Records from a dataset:

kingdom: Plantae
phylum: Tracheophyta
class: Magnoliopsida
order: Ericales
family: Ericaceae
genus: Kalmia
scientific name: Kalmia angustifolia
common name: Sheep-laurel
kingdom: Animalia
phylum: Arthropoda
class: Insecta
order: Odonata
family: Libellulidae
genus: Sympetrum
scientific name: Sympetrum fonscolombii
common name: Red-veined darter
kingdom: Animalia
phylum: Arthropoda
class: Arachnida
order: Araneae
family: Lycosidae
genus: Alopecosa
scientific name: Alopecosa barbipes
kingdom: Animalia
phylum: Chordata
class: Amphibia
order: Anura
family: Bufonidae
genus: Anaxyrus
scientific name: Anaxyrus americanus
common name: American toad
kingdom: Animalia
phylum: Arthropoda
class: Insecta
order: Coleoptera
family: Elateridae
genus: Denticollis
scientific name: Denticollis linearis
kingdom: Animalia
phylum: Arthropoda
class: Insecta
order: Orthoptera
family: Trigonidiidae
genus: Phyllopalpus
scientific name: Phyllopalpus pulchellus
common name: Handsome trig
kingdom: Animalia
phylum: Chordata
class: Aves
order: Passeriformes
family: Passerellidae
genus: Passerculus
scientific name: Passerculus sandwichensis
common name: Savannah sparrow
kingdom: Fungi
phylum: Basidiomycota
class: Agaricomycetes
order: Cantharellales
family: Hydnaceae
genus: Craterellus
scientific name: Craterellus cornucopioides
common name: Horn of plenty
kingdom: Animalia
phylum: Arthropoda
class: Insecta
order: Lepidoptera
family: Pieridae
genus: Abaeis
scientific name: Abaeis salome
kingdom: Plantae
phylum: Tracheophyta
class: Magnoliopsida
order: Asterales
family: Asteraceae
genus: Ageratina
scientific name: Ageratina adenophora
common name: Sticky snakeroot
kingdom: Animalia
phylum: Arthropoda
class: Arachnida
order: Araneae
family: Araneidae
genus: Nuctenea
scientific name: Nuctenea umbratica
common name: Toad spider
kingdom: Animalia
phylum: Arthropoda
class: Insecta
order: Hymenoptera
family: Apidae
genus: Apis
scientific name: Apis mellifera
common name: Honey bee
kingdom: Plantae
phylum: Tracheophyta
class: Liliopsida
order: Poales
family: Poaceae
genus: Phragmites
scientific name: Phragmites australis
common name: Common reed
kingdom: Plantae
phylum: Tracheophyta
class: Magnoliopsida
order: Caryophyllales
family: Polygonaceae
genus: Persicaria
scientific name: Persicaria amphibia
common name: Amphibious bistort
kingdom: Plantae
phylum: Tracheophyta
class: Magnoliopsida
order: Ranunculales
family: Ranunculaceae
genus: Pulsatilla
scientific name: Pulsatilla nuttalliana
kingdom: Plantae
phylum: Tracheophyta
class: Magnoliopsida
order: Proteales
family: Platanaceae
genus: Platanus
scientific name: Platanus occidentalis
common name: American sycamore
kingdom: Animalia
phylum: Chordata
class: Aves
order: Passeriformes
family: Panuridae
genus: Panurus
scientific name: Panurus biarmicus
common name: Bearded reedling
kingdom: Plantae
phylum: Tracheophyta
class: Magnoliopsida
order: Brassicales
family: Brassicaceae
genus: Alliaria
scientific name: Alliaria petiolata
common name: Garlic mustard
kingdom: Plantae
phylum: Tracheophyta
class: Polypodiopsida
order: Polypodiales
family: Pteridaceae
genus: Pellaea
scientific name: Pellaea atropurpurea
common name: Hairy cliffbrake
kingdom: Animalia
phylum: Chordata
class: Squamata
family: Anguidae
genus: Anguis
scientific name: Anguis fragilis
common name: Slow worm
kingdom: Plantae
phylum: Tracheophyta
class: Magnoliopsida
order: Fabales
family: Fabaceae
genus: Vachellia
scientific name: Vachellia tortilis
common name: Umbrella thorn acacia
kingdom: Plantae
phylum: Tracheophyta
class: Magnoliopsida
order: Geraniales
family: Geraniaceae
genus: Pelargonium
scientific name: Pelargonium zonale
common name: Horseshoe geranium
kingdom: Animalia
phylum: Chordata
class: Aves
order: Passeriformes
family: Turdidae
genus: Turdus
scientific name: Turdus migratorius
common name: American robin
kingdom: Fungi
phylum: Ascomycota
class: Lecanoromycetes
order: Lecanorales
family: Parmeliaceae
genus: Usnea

### Problem statement
Transcribe the lines of every record above without any changes.

### Task response
kingdom: Plantae
phylum: Tracheophyta
class: Magnoliopsida
order: Ericales
family: Ericaceae
genus: Kalmia
scientific name: Kalmia angustifolia
common name: Sheep-laurel
kingdom: Animalia
phylum: Arthropoda
class: Insecta
order: Odonata
family: Libellulidae
genus: Sympetrum
scientific name: Sympetrum fonscolombii
common name: Red-veined darter
kingdom: Animalia
phylum: Arthropoda
class: Arachnida
order: Araneae
family: Lycosidae
genus: Alopecosa
scientific name: Alopecosa barbipes
kingdom: Animalia
phylum: Chordata
class: Amphibia
order: Anura
family: Bufonidae
genus: Anaxyrus
scientific name: Anaxyrus americanus
common name: American toad
kingdom: Animalia
phylum: Arthropoda
class: Insecta
order: Coleoptera
family: Elateridae
genus: Denticollis
scientific name: Denticollis linearis
kingdom: Animalia
phylum: Arthropoda
class: Insecta
order: Orthoptera
family: Trigonidiidae
genus: Phyllopalpus
scientific name: Phyllopalpus pulchellus
common name: Handsome trig
kingdom: Animalia
phylum: Chordata
class: Aves
order: Passeriformes
family: Passerellidae
genus: Passerculus
scientific name: Passerculus sandwichensis
common name: Savannah sparrow
kingdom: Fungi
phylum: Basidiomycota
class: Agaricomycetes
order: Cantharellales
family: Hydnaceae
genus: Craterellus
scientific name: Craterellus cornucopioides
common name: Horn of plenty
kingdom: Animalia
phylum: Arthropoda
class: Insecta
order: Lepidoptera
family: Pieridae
genus: Abaeis
scientific name: Abaeis salome
kingdom: Plantae
phylum: Tracheophyta
class: Magnoliopsida
order: Asterales
family: Asteraceae
genus: Ageratina
scientific name: Ageratina adenophora
common name: Sticky snakeroot
kingdom: Animalia
phylum: Arthropoda
class: Arachnida
order: Araneae
family: Araneidae
genus: Nuctenea
scientific name: Nuctenea umbratica
common name: Toad spider
kingdom: Animalia
phylum: Arthropoda
class: Insecta
order: Hymenoptera
family: Apidae
genus: Apis
scientific name: Apis mellifera
common name: Honey bee
kingdom: Plantae
phylum: Tracheophyta
class: Liliopsida
order: Poales
family: Poaceae
genus: Phragmites
scientific name: Phragmites australis
common name: Common reed
kingdom: Plantae
phylum: Tracheophyta
class: Magnoliopsida
order: Caryophyllales
family: Polygonaceae
genus: Persicaria
scientific name: Persicaria amphibia
common name: Amphibious bistort
kingdom: Plantae
phylum: Tracheophyta
class: Magnoliopsida
order: Ranunculales
family: Ranunculaceae
genus: Pulsatilla
scientific name: Pulsatilla nuttalliana
kingdom: Plantae
phylum: Tracheophyta
class: Magnoliopsida
order: Proteales
family: Platanaceae
genus: Platanus
scientific name: Platanus occidentalis
common name: American sycamore
kingdom: Animalia
phylum: Chordata
class: Aves
order: Passeriformes
family: Panuridae
genus: Panurus
scientific name: Panurus biarmicus
common name: Bearded reedling
kingdom: Plantae
phylum: Tracheophyta
class: Magnoliopsida
order: Brassicales
family: Brassicaceae
genus: Alliaria
scientific name: Alliaria petiolata
common name: Garlic mustard
kingdom: Plantae
phylum: Tracheophyta
class: Polypodiopsida
order: Polypodiales
family: Pteridaceae
genus: Pellaea
scientific name: Pellaea atropurpurea
common name: Hairy cliffbrake
kingdom: Animalia
phylum: Chordata
class: Squamata
family: Anguidae
genus: Anguis
scientific name: Anguis fragilis
common name: Slow worm
kingdom: Plantae
phylum: Tracheophyta
class: Magnoliopsida
order: Fabales
family: Fabaceae
genus: Vachellia
scientific name: Vachellia tortilis
common name: Umbrella thorn acacia
kingdom: Plantae
phylum: Tracheophyta
class: Magnoliopsida
order: Geraniales
family: Geraniaceae
genus: Pelargonium
scientific name: Pelargonium zonale
common name: Horseshoe geranium
kingdom: Animalia
phylum: Chordata
class: Aves
order: Passeriformes
family: Turdidae
genus: Turdus
scientific name: Turdus migratorius
common name: American robin
kingdom: Fungi
phylum: Ascomycota
class: Lecanoromycetes
order: Lecanorales
family: Parmeliaceae
genus: Usnea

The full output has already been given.